One of the best things about the military is the friends you make. The circle of my closest friends formed when I was in college at West Point. All of us entered active duty service upon graduation. Our paths have crossed many times and our circle has expanded. With more friends comes the increased risk that tragedy will strike someone we love. It was bound to happen to one of us, though we were convinced, or perhaps in blissful denial, that it never would.  We were wrong.  A non-descript government car showed up in the driveway of one of my dearest friends early one morning. Sharply dressed, uniformed Army officers knocked on her door bearing news that changed her life in a moment. How did we do it?  We, her friends, prepared her to sit through a service memorializing her husband, a wonderful man I’d known longer than her, and father of their three young children, and keep her strength as the flag that draped his cherry-stained casket is presented to her “on behalf of a grateful nation.” The truth is, you cannot prepare someone for this. Her life changed in a moment that we all know is possible but pray never happens.

Just a few weeks after our friend’s funeral I was back in Afghanistan yet again, this time deployed with my husband. As I sat in an intelligence center, monitoring a developing attack in a distant valley, I recognized a familiar call sign being beckoned to an ongoing firefight. It was his company. I rushed to his command post. Environmentally, conditions were too bad to fly. Tactically, he would fly in to a hornet’s nest. He gathered his gear, nonetheless. I said good-bye to my husband and the flight crews as they left the safety of the command post and headed to their whirring helicopters waiting on the nearby airfield. They would fly virtually blind, through the treacherous mountains in Afghanistan, to the Waygal Valley in what would become one of the deadliest battles in the war. I knew in my heart that he may not come home. As he left I couldn’t kiss him good-bye because he is the commander and even though his soldiers would understand, it would indicate to both of us in some strange way that to forgive military bearing just this once would almost equate to giving him permission to letting that kiss good-bye be his last. He subtly issued a rain check with a tight squeeze of his hand. How did we do that? I remember the calm and courage in his eyes. It’s all I had to sustain me until the early morning hours when his helicopter landed safely with only a few bullet holes this time. Another day, granted.

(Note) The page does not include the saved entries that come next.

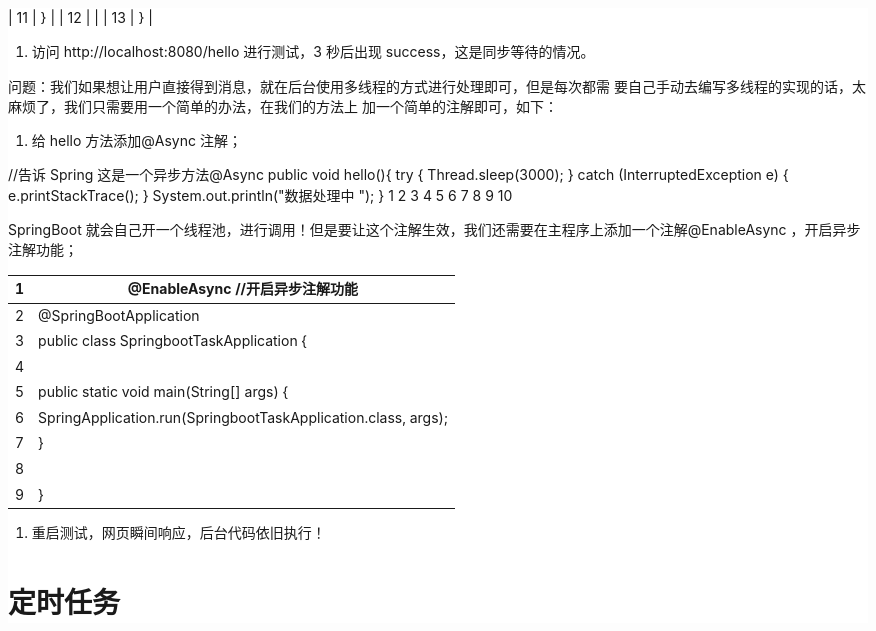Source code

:| 11  | }                              |
| 12  |                                |
| 13  | }                              |

1. 访问 http://localhost:8080/hello 进行测试，3 秒后出现 success，这是同步等待的情况。

问题：我们如果想让用户直接得到消息，就在后台使用多线程的方式进行处理即可，但是每次都需 要自己手动去编写多线程的实现的话，太麻烦了，我们只需要用一个简单的办法，在我们的方法上 加一个简单的注解即可，如下：

1. 给 hello 方法添加@Async 注解；

//告诉 Spring 这是一个异步方法@Async
public void hello(){ try {
Thread.sleep(3000);
} catch (InterruptedException e) { e.printStackTrace();
}
System.out.println("数据处理中 ");
}
1
2
3
4
5
6
7
8
9
10

SpringBoot 就会自己开一个线程池，进行调用！但是要让这个注解生效，我们还需要在主程序上添加一个注解@EnableAsync ，开启异步注解功能；

| 1   | @EnableAsync //开启异步注解功能                               |
| --- | ------------------------------------------------------------- |
| 2   | @SpringBootApplication                                        |
| 3   | public class SpringbootTaskApplication {                      |
| 4   |                                                               |
| 5   | public static void main(String[] args) {                      |
| 6   | SpringApplication.run(SpringbootTaskApplication.class, args); |
| 7   | }                                                             |
| 8   |                                                               |
| 9   | }                                                             |

1. 重启测试，网页瞬间响应，后台代码依旧执行！

# 定时任务
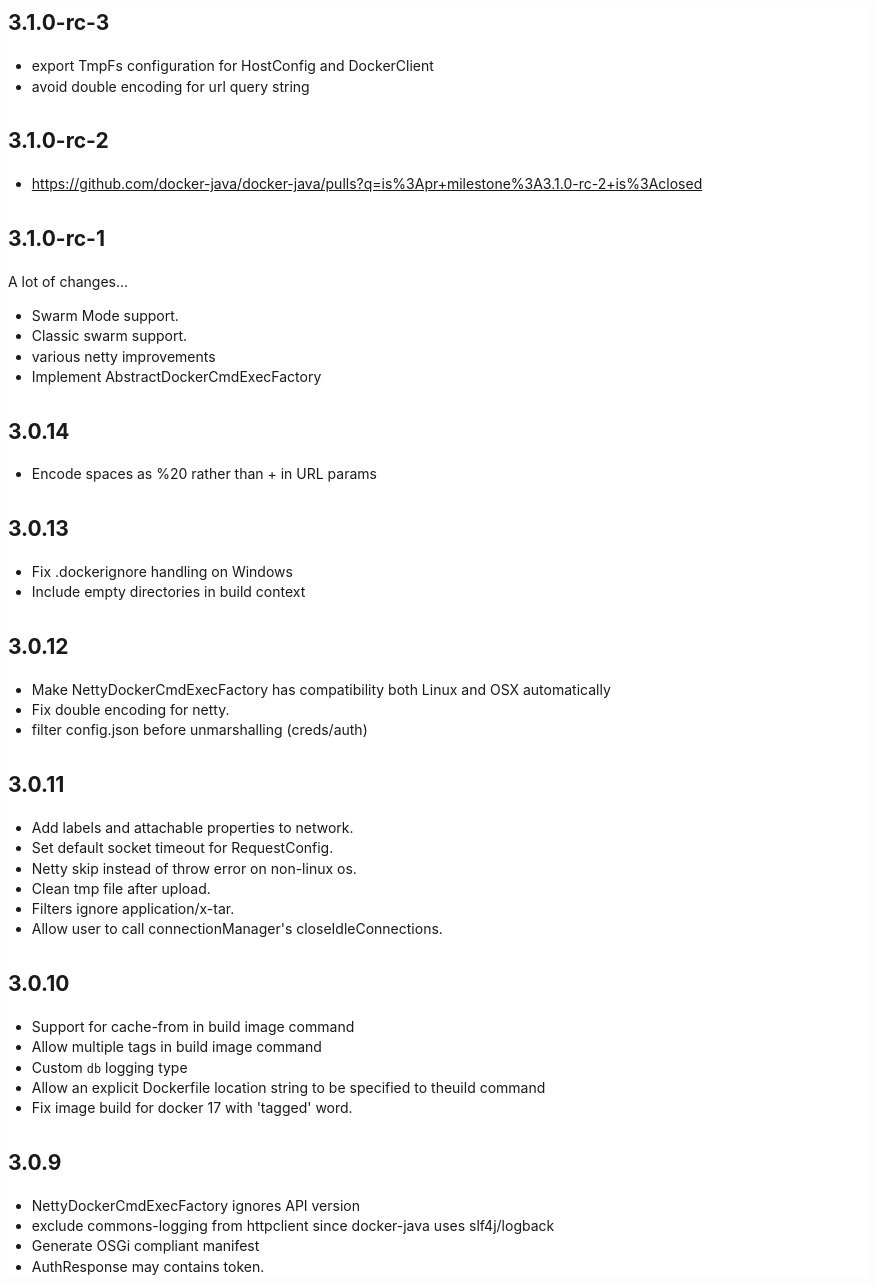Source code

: ## 3.1.0-rc-3
- export TmpFs configuration for HostConfig and DockerClient
- avoid double encoding for url query string

## 3.1.0-rc-2
- https://github.com/docker-java/docker-java/pulls?q=is%3Apr+milestone%3A3.1.0-rc-2+is%3Aclosed

## 3.1.0-rc-1
  A lot of changes...
- Swarm Mode support.
- Classic swarm support.
- various netty improvements
- Implement AbstractDockerCmdExecFactory 
 
 
## 3.0.14
- Encode spaces as %20 rather than + in URL params

## 3.0.13
- Fix .dockerignore handling on Windows
- Include empty directories in build context
 
## 3.0.12
- Make NettyDockerCmdExecFactory has compatibility both Linux and OSX automatically
- Fix double encoding for netty.
- filter config.json before unmarshalling (creds/auth)

## 3.0.11
- Add labels and attachable properties to network.
- Set default socket timeout for RequestConfig.
- Netty skip instead of throw error on non-linux os.
- Clean tmp file after upload.
- Filters ignore application/x-tar.
- Allow user to call connectionManager's closeIdleConnections.
 
## 3.0.10
- Support for cache-from in build image command
- Allow multiple tags in build image command 
- Custom `db` logging type 
- Allow an explicit Dockerfile location string to be specified to theuild command
- Fix image build for docker 17 with 'tagged' word.
 
## 3.0.9
- NettyDockerCmdExecFactory ignores API version 
- exclude commons-logging from httpclient since docker-java uses slf4j/logback
- Generate OSGi compliant manifest
- AuthResponse may contains token.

The events of September 11, 2001, changed our nation and the world in ways that many never would have predicted. While the sense of patriotism that followed those attacks has waned, many of the American flags have grown tattered or disappeared. Lives of our veterans, our military, and their families are affected every day. So every time someone asks me “How do you do it?” I think back to days like these. I am thankful for the days that I have together as a family when I am fortunate to have them for they are often few and far between. I pray for the many friends and families that may only replay memories as opposed to make new ones with their heroes. Perhaps most importantly, I pray that all of our service men and women will return to those who love them and to a nation that appreciates the immeasurable sacrifices they have made and will continue to make.


This article appears in the fall 2011 issue of Lexicon, the alumni magazine of the Penn State University Dickinson School of Law.